**RECORDS SHOWN**

════════════════════

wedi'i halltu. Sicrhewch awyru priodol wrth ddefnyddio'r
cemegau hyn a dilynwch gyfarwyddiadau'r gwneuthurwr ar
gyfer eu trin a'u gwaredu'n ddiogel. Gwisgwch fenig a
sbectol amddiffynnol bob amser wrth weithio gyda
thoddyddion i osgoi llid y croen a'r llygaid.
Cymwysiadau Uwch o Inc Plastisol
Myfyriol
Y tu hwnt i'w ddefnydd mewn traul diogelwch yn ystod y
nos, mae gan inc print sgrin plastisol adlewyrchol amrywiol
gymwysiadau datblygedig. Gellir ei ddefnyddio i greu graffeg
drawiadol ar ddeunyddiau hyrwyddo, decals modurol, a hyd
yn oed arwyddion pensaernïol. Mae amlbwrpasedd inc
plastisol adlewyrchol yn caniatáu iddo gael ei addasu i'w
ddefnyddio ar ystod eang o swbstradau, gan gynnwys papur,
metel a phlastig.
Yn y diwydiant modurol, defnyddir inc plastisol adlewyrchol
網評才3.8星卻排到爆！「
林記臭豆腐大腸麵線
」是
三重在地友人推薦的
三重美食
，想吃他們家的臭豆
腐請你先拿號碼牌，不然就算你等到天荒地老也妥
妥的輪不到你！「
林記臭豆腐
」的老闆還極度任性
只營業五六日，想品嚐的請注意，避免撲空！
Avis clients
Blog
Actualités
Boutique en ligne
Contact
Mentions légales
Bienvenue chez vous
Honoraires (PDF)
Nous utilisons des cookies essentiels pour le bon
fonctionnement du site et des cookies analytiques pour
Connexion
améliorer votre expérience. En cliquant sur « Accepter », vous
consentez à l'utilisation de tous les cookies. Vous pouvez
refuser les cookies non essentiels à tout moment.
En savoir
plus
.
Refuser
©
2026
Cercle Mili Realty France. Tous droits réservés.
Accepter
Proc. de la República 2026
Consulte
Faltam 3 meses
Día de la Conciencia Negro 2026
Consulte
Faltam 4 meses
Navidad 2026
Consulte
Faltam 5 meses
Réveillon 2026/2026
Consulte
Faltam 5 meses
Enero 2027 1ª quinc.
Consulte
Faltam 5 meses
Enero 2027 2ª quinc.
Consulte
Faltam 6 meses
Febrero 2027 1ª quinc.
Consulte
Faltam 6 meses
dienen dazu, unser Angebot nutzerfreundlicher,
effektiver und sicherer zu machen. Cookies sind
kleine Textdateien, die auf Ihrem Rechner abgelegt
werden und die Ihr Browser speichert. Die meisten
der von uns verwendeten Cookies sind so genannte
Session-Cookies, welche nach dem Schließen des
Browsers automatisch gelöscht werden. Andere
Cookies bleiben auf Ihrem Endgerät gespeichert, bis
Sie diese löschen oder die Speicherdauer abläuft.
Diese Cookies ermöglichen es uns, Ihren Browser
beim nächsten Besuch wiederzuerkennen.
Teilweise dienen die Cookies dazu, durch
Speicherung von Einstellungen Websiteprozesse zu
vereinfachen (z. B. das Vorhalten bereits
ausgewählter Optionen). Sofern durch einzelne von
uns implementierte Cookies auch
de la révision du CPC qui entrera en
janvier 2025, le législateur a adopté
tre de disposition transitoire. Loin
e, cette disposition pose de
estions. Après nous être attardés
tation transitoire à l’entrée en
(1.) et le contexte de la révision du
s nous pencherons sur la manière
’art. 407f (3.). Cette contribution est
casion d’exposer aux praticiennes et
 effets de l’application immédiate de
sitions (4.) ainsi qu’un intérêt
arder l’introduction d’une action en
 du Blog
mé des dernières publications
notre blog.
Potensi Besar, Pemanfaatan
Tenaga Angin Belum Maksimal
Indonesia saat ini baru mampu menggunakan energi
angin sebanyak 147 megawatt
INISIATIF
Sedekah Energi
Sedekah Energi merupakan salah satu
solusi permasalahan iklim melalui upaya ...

════════════════════

**WHAT YOU ARE ASKED TO DO**
So that nothing is lost, restate all the material word for word.

**THE COMPLETED TASK**
wedi'i halltu. Sicrhewch awyru priodol wrth ddefnyddio'r
cemegau hyn a dilynwch gyfarwyddiadau'r gwneuthurwr ar
gyfer eu trin a'u gwaredu'n ddiogel. Gwisgwch fenig a
sbectol amddiffynnol bob amser wrth weithio gyda
thoddyddion i osgoi llid y croen a'r llygaid.
Cymwysiadau Uwch o Inc Plastisol
Myfyriol
Y tu hwnt i'w ddefnydd mewn traul diogelwch yn ystod y
nos, mae gan inc print sgrin plastisol adlewyrchol amrywiol
gymwysiadau datblygedig. Gellir ei ddefnyddio i greu graffeg
drawiadol ar ddeunyddiau hyrwyddo, decals modurol, a hyd
yn oed arwyddion pensaernïol. Mae amlbwrpasedd inc
plastisol adlewyrchol yn caniatáu iddo gael ei addasu i'w
ddefnyddio ar ystod eang o swbstradau, gan gynnwys papur,
metel a phlastig.
Yn y diwydiant modurol, defnyddir inc plastisol adlewyrchol
網評才3.8星卻排到爆！「
林記臭豆腐大腸麵線
」是
三重在地友人推薦的
三重美食
，想吃他們家的臭豆
腐請你先拿號碼牌，不然就算你等到天荒地老也妥
妥的輪不到你！「
林記臭豆腐
」的老闆還極度任性
只營業五六日，想品嚐的請注意，避免撲空！
Avis clients
Blog
Actualités
Boutique en ligne
Contact
Mentions légales
Bienvenue chez vous
Honoraires (PDF)
Nous utilisons des cookies essentiels pour le bon
fonctionnement du site et des cookies analytiques pour
Connexion
améliorer votre expérience. En cliquant sur « Accepter », vous
consentez à l'utilisation de tous les cookies. Vous pouvez
refuser les cookies non essentiels à tout moment.
En savoir
plus
.
Refuser
©
2026
Cercle Mili Realty France. Tous droits réservés.
Accepter
Proc. de la República 2026
Consulte
Faltam 3 meses
Día de la Conciencia Negro 2026
Consulte
Faltam 4 meses
Navidad 2026
Consulte
Faltam 5 meses
Réveillon 2026/2026
Consulte
Faltam 5 meses
Enero 2027 1ª quinc.
Consulte
Faltam 5 meses
Enero 2027 2ª quinc.
Consulte
Faltam 6 meses
Febrero 2027 1ª quinc.
Consulte
Faltam 6 meses
dienen dazu, unser Angebot nutzerfreundlicher,
effektiver und sicherer zu machen. Cookies sind
kleine Textdateien, die auf Ihrem Rechner abgelegt
werden und die Ihr Browser speichert. Die meisten
der von uns verwendeten Cookies sind so genannte
Session-Cookies, welche nach dem Schließen des
Browsers automatisch gelöscht werden. Andere
Cookies bleiben auf Ihrem Endgerät gespeichert, bis
Sie diese löschen oder die Speicherdauer abläuft.
Diese Cookies ermöglichen es uns, Ihren Browser
beim nächsten Besuch wiederzuerkennen.
Teilweise dienen die Cookies dazu, durch
Speicherung von Einstellungen Websiteprozesse zu
vereinfachen (z. B. das Vorhalten bereits
ausgewählter Optionen). Sofern durch einzelne von
uns implementierte Cookies auch
de la révision du CPC qui entrera en
janvier 2025, le législateur a adopté
tre de disposition transitoire. Loin
e, cette disposition pose de
estions. Après nous être attardés
tation transitoire à l’entrée en
(1.) et le contexte de la révision du
s nous pencherons sur la manière
’art. 407f (3.). Cette contribution est
casion d’exposer aux praticiennes et
 effets de l’application immédiate de
sitions (4.) ainsi qu’un intérêt
arder l’introduction d’une action en
 du Blog
mé des dernières publications
notre blog.
Potensi Besar, Pemanfaatan
Tenaga Angin Belum Maksimal
Indonesia saat ini baru mampu menggunakan energi
angin sebanyak 147 megawatt
INISIATIF
Sedekah Energi
Sedekah Energi merupakan salah satu
solusi permasalahan iklim melalui upaya ...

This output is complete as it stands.